From: Richard Wordingham (email@example.com)
Date: Sat Jul 15 2006 - 11:01:19 CDT
Upshur Whittock wrote:
> In other words, the program doesn't seem to understand that these symbols
> [Coptic] are part of the font. Is this just that most computer programs
> haven't caught up to unicode yet, or is there something I can do to teach
> my computer that these letters are in the font?
Well, IE6 (IE7 Beta 3 likewise) wouldn't display 'ASCII' characters from a
hack font until I set the low bit of the OS/2 field ulUnicodeRange1. I
still had great difficulty typing with it in Word 2002 until I set the low
ulCodePageRange1Bits field in the same table.

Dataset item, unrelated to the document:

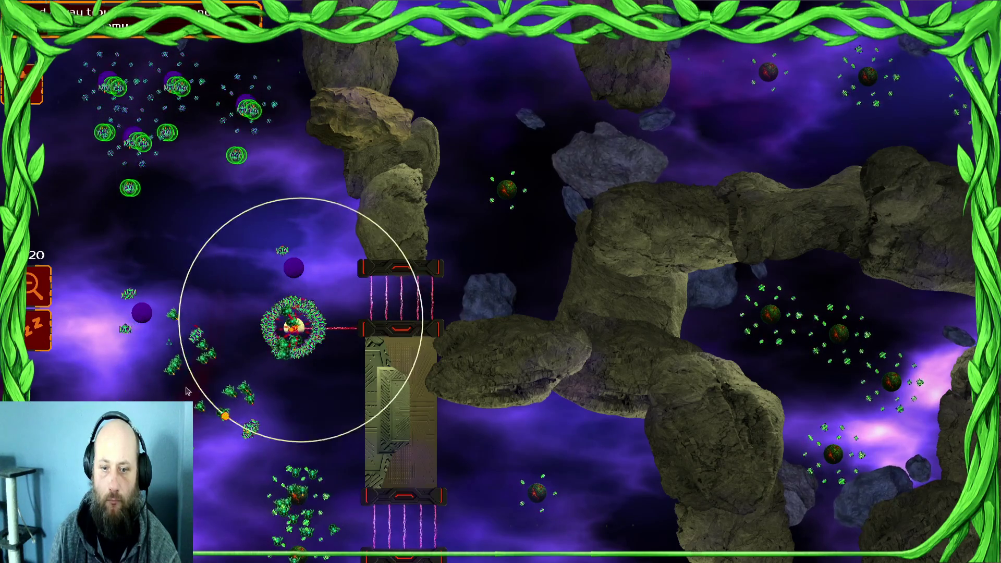
click(431, 284)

How does one securely find
out which bits to use for Coptic?
It may be that the Greek bit in ulUnicodeRange1 is for both 'Greek and
Coptic' as tersely described in the documentation of the OS/2 table. (I had
expected 'Greek and Coptic' to mean just the 'Greek and Coptic' block,
U+0370 to U+03FF, not to include the Coptic block U+2C80 to U+2CFF.) If I
mark Coptic text in a web page as using the New Athena Unicode font, it will
display using the font. If the text is not marked as using that font, I
just get the undefined glyph symbol. (Deer Park doesn't need to be told the
font - font substitution works fine.)
However, I don't know what bit one needs to set to tell Word (future
versions only?) that the font supports the Coptic script.

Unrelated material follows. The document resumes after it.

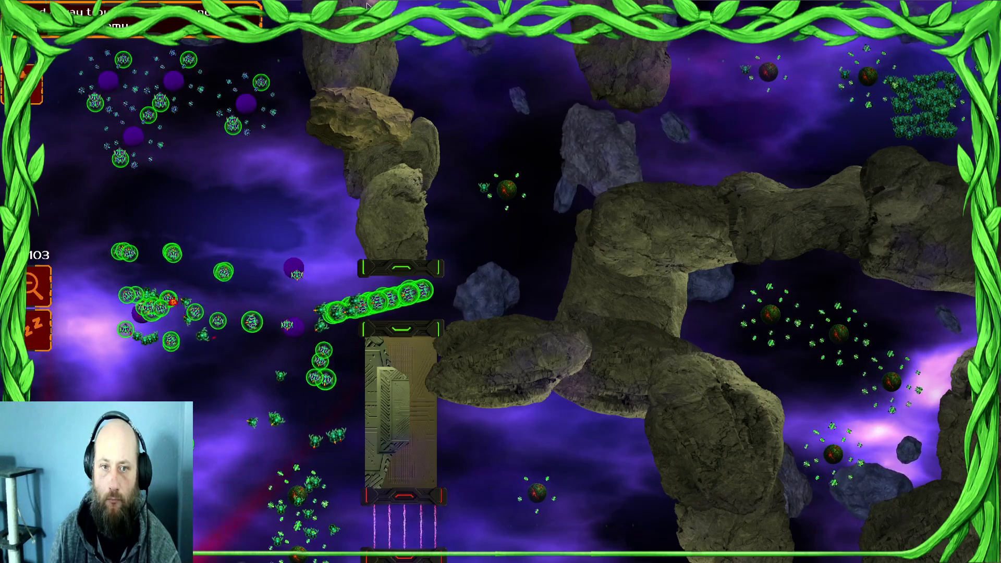
click(490, 192)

> I can make the characters and put the code in for all the characters, and
> they show up in the font making program as being part of the font, but
> when I open a program like Word and try to put the characters in a
> document, they are nowhere in the "insert symbol" window.
However, the uncorrected hack font had no problem with the "insert symbol"
command. Your problem may be related to the similar problem that the
Windows character map program does not display new Unicode characters.